This article was originally published in Edition (2) of Prayer Magazine, Spring 2005.

News from

“The building is on Tabernacle Street?”  asked 24-7prayer’s Boiler Room co-ordinator, Andy Freeman, his eyes lighting up. Paul nodded, opening up his London A-Z.

“Look,” said the MLS Business Centre Director looking considerably better-dressed than his 24-7prayer friends around the cramped café table, “Here it is, next to Worship Street, on the northern edge of the City.”

 Andy (politely) snatched the A-Z and excitedly pointed out other local landmarks, while Alex Skinner (Christians in Finance) explained how some of the spiritual landmarks, and some of how she imagined this ’24-7prayer Boiler Room in the City of London’ might look and work.

In his book about 24-7prayer, ‘Red Moon Rising,’ Pete Greig says that “prayer without action is just religion in hiding. As we cry out to God night and day, He calls us to acts of compassion and social justice… Boiler Rooms are (therefore) all about bringing transformation to our communities.”

Boiler Rooms are currently being developed in all kinds of places – from Reading to Brighton, from Calgary to Stockholm around six ‘pillars’ , six core values… community, creativity and the arts, rhythms of continual prayer, mission, justice and pilgrimage.

Having read Red Moon Rising, Paul was convinced that God had spoken to him, and so he emailed 24-7prayer, suggesting that the heart of the financial and business communities in the UK needed a Boiler Room!

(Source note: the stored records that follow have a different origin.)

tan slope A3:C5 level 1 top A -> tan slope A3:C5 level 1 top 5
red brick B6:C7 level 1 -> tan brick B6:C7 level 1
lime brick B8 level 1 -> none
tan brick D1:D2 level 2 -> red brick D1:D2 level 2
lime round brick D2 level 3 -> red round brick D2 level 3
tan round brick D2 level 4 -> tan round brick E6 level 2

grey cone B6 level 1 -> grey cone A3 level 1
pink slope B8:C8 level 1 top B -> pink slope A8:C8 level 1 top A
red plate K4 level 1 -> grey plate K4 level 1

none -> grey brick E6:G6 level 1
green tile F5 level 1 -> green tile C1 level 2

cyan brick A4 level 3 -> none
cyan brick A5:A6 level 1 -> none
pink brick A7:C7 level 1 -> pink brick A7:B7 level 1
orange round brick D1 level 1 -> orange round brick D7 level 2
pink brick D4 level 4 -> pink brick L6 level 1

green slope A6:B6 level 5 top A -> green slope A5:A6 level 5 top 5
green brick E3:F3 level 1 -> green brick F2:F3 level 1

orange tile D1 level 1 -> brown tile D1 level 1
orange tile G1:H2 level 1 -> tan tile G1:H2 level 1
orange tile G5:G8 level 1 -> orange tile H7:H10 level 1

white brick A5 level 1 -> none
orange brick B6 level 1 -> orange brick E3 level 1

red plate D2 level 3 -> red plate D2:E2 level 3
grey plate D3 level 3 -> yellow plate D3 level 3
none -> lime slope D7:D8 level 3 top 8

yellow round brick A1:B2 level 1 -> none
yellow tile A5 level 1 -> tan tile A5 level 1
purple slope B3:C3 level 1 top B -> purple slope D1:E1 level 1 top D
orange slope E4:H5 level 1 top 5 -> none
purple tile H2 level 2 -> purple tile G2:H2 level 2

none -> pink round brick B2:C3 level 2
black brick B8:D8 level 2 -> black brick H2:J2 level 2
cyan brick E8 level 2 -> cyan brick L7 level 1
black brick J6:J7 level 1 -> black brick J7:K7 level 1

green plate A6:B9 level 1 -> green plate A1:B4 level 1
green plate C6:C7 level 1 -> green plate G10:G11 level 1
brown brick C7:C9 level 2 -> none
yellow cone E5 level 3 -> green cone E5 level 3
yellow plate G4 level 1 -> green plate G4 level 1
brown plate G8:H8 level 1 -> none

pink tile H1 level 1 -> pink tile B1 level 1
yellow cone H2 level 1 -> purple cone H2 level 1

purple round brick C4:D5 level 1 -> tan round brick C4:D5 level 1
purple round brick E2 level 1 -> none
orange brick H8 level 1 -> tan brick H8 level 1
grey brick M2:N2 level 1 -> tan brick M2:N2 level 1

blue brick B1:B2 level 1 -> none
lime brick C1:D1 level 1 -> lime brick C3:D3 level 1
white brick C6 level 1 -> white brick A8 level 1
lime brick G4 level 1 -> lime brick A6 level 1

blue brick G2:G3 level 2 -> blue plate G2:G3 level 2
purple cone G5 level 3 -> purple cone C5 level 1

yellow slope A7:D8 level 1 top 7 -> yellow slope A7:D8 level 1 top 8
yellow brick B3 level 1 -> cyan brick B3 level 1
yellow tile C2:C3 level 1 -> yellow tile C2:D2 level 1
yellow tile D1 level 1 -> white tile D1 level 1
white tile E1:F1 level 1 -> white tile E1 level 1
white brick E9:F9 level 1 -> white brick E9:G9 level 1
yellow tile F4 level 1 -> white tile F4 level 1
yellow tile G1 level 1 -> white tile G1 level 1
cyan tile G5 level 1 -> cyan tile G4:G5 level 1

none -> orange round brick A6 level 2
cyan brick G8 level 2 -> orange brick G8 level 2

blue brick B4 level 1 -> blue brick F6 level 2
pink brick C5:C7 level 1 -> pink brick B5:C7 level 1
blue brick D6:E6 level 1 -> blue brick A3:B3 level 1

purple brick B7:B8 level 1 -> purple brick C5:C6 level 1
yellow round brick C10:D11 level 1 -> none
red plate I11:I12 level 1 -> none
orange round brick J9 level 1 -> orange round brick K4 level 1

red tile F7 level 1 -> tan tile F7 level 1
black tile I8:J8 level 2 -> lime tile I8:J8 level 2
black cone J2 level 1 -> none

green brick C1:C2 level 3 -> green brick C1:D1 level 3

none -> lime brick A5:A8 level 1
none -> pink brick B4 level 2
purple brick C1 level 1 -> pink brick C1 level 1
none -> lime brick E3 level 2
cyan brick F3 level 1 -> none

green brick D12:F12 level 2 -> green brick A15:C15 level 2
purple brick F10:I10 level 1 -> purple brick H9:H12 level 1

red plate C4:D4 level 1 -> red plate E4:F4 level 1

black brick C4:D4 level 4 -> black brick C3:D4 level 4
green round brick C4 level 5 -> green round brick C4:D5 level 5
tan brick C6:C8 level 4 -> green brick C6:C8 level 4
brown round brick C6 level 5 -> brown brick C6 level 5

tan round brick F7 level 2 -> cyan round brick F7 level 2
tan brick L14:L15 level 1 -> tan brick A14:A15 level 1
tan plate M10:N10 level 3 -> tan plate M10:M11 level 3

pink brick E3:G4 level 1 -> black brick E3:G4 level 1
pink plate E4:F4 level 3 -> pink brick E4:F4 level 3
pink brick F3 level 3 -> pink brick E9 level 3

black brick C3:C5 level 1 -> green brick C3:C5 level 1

A few emails and a few weeks later, we found ourselves wandering around the large, high-ceilinged MLS Business Centres basement on Tabernacle Street, marvelling at the boiler-room-like exposed pipe-work and the caged electricity generator, and imagining the place full of creative prayer. “This is wonderful!”  whispered Andy. We concluded our visit by squeezing into one of the side-rooms and offering up the first of many stumbling, over-awes prayers…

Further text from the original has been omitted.